Unfortunately, the first side mission you encounter—one that flashes back to a hostage rescue during Diaz’s time in the military—is shockingly bad. It’s an uninspired run-and-gun scenario where you move through randomly placed enemies, caught in sluggish and unrewarding combat. There’s no sense of pacing, little thought behind the setup, and no real framing or purpose, with the whole sequence lasting about two minutes.
Other examples have you playing as a member of the “Back Niners” crew, starting the mission immediately surrounded by police. (It’s worth noting that those cops never show up anywhere else in the game.) There’s also a task where you take on the role of a mercenary sent to clear an apartment complex of gangsters—by, essentially, blowing up every vehicle around them. That mission might be more enjoyable if you were given some kind of throwable explosive to use instead.
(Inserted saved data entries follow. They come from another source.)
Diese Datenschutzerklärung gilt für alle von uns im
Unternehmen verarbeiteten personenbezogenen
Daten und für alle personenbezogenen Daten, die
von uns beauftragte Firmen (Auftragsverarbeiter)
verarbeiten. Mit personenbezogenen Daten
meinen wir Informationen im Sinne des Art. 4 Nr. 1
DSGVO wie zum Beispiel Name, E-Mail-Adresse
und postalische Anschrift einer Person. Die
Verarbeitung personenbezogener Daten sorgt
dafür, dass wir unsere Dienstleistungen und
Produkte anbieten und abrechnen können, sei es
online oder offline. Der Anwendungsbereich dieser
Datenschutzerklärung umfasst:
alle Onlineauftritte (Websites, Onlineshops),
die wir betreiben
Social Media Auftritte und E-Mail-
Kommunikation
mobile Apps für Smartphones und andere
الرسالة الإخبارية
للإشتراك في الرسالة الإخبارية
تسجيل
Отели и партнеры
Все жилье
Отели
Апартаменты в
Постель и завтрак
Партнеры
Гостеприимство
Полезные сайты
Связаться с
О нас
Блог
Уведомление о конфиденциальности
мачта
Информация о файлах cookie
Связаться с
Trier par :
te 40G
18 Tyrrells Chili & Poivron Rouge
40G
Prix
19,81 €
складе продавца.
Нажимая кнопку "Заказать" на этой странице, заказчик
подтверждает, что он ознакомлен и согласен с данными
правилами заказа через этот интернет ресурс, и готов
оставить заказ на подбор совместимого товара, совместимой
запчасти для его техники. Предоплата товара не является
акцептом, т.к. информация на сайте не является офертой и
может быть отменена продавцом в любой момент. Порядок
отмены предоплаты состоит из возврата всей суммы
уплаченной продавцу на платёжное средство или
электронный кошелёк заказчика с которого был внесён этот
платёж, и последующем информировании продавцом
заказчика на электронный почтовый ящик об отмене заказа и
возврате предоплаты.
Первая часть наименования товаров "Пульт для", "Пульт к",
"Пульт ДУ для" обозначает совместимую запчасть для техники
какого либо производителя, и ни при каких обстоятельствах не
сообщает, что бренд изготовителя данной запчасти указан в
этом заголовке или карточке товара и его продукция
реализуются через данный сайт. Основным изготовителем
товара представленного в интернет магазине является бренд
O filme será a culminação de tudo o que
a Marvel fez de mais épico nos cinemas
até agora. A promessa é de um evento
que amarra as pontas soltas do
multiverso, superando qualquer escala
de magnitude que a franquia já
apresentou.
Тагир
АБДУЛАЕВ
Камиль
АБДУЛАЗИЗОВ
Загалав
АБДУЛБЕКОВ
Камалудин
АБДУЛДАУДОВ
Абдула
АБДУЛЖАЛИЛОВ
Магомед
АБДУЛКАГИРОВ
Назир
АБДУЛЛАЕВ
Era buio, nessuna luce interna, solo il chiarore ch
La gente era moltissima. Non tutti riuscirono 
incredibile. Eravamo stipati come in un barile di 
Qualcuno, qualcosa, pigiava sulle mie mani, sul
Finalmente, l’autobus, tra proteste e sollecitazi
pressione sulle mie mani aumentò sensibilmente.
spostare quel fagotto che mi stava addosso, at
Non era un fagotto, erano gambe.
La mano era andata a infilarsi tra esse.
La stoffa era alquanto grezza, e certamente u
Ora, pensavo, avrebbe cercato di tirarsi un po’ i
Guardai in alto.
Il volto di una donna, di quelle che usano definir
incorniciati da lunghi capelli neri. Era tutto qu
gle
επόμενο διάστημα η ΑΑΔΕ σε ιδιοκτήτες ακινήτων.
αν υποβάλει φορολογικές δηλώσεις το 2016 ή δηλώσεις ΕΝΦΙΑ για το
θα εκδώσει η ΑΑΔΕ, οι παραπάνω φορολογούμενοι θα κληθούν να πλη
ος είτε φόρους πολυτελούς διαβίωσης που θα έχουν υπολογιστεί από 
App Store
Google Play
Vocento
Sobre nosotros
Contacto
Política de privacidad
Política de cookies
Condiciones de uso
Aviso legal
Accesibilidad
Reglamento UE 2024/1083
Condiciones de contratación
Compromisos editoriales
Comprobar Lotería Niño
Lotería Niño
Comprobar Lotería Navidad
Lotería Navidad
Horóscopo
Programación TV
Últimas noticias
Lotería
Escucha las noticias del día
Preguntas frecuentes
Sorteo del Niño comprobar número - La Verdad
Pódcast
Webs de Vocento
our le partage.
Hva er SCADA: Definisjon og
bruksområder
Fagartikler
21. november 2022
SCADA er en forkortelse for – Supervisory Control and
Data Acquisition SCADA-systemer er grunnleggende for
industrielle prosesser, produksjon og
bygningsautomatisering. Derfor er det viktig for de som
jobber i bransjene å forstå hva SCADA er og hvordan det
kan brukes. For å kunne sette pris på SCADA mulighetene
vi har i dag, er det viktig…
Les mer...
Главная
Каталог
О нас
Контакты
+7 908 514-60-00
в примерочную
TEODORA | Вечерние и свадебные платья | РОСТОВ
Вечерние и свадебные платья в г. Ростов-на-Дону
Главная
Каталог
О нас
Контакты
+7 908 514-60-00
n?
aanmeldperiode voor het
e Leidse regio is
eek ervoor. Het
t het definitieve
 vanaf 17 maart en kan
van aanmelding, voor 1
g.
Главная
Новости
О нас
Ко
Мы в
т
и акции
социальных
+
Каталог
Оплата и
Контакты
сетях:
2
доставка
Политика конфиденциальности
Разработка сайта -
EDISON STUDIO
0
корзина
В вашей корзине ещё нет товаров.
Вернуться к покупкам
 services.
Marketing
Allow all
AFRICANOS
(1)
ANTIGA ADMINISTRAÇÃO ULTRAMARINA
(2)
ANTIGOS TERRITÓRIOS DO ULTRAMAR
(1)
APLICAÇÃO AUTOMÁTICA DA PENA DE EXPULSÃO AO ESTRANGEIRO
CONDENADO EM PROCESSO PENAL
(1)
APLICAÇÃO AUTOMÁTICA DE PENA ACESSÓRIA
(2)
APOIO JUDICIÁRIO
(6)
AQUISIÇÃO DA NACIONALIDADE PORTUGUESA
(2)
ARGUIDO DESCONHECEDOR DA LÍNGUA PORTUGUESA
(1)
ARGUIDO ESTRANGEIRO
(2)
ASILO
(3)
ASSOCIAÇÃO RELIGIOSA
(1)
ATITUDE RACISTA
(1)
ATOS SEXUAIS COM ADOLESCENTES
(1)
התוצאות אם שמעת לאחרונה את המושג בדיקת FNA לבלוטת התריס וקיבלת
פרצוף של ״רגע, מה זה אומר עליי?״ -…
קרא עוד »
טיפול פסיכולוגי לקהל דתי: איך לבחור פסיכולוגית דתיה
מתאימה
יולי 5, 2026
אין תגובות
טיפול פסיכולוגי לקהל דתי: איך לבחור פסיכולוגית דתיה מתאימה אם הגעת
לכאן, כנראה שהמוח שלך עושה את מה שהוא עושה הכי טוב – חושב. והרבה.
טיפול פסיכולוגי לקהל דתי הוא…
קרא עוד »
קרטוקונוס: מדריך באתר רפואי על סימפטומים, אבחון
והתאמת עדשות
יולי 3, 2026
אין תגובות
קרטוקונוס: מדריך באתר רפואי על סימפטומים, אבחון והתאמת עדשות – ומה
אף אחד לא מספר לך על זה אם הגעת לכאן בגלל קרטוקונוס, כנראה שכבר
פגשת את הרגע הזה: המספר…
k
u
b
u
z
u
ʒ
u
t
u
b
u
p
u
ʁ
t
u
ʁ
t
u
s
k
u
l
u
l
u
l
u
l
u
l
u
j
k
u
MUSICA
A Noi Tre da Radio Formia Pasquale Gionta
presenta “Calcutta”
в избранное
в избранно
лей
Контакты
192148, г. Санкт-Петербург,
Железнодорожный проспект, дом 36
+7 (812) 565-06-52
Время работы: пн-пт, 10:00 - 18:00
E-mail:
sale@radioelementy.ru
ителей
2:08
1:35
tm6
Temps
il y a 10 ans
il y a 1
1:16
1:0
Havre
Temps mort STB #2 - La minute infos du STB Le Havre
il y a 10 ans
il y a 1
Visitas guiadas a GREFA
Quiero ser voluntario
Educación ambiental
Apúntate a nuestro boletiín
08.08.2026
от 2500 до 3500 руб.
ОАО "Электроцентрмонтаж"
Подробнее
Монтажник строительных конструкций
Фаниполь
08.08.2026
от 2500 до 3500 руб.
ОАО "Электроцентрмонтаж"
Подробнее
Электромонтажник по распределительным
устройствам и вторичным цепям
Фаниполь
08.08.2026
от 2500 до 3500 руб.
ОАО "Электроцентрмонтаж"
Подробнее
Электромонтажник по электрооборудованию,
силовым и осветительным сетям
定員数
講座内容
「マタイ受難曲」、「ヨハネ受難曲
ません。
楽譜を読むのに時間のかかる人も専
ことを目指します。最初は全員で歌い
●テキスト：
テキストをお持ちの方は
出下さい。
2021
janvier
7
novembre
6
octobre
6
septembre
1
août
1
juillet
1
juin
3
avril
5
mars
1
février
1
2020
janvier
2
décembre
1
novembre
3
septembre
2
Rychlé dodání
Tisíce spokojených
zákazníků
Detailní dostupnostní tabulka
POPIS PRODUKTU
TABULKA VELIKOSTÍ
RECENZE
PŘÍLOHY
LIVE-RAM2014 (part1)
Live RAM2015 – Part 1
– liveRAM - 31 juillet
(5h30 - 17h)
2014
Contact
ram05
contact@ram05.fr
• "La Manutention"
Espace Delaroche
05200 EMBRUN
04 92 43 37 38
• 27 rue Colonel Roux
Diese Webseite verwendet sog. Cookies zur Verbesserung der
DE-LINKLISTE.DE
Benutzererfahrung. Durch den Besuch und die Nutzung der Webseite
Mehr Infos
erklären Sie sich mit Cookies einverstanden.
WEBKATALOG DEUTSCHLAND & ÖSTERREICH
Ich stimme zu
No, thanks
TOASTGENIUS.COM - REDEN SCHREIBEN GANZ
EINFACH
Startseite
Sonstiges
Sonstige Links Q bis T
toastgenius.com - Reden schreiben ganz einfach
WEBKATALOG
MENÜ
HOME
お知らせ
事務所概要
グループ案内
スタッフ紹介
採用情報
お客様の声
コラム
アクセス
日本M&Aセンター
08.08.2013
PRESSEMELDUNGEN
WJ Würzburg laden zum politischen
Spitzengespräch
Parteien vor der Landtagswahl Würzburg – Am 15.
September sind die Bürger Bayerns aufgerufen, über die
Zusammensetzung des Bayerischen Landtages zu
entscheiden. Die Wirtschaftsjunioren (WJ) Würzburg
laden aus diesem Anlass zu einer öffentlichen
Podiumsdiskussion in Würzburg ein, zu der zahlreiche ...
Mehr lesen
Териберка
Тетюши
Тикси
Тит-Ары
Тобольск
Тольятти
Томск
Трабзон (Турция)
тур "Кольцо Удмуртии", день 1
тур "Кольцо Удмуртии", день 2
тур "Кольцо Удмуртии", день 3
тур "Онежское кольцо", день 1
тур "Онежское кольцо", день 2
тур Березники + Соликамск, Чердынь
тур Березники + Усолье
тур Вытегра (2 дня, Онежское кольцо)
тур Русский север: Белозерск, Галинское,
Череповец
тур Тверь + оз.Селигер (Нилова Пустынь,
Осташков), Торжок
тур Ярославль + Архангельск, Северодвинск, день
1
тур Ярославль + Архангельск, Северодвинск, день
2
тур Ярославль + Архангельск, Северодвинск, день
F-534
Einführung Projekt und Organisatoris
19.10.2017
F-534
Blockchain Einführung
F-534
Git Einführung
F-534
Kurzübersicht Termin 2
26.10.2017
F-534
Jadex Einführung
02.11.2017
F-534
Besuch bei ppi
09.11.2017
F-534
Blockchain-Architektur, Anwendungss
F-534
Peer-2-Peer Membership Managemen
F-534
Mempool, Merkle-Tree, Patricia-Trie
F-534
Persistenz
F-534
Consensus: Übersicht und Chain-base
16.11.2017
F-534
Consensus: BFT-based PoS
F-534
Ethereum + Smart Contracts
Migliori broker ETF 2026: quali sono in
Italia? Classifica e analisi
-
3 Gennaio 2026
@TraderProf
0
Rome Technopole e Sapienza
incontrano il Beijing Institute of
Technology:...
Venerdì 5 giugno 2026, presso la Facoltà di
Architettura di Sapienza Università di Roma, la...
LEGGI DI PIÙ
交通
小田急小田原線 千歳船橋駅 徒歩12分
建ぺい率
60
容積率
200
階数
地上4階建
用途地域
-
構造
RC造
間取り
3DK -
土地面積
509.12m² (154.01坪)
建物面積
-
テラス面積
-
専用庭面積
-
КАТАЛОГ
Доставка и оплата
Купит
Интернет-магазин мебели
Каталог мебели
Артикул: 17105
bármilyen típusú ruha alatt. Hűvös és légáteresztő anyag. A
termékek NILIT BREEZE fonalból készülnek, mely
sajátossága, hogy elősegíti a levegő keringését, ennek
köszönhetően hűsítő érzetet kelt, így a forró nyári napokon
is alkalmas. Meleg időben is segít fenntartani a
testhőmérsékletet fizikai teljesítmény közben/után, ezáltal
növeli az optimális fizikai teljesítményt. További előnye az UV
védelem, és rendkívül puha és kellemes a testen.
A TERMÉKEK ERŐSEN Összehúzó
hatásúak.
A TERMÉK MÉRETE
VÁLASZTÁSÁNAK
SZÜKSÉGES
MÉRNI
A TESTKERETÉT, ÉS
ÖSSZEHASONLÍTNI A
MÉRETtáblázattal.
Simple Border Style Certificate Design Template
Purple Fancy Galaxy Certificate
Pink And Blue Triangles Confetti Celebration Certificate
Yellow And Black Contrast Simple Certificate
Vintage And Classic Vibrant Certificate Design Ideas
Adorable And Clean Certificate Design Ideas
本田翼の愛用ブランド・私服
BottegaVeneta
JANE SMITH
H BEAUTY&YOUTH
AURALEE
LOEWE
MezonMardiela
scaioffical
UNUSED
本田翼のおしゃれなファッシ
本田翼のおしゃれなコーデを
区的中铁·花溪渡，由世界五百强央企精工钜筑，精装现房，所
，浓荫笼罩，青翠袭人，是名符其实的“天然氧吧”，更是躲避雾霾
This all points to the cause behind MindsEye’s disastrous result: you simply can’t build an action game in 2025 on the back of underwhelming action. It’s not really workable. If the industry has learned anything at all, it’s the craft of shooting enemies with firearms—and there are countless examples that show exactly how to do it well. In fact, there are action games released ten, even twenty years before MindsEye that are simply more satisfying to play. Max Payne 3, which is thirteen years old and is the weakest entry in the series, is still a far better experience than what MindsEye delivers.
Beyond that, if this is really the best BARB’s creators can offer to demonstrate how much potential MindsEye’s building tools have, then why would anyone feel motivated to use them? It would be like buying bricks from a builder while his house is actively falling apart. Even if the game were genuinely strong, I’d still wonder about the overlap between fans of older, straightforward linear cover shooters and people who enjoy Roblox-style building platforms. Still, the BARB-built game doesn’t encourage me to engage with the creative side at all.
The factors behind MindsEye’s unhappy state will likely become clearer over time. Still, there’s a line from the game—possibly the most striking one in its scattered, meandering script—that has stuck with me since I first heard it. Considering Silva’s lifestyle, one character tells Diaz, “That’s what corporate billions gets you these days – immunity from reality.”
After the campaign ended, I wandered around MindsEye’s empty “Free Roam” mode—controlling a completely different character outfitted as if he’d had a parachute mishap, then landing in the warehouse where Call of Duty keeps all its loot boxes. From there, I could only guess whether MindsEye offered more than a hint of immunity from reality itself.
A copy of MindsEye was independently procured for review by Eurogamer.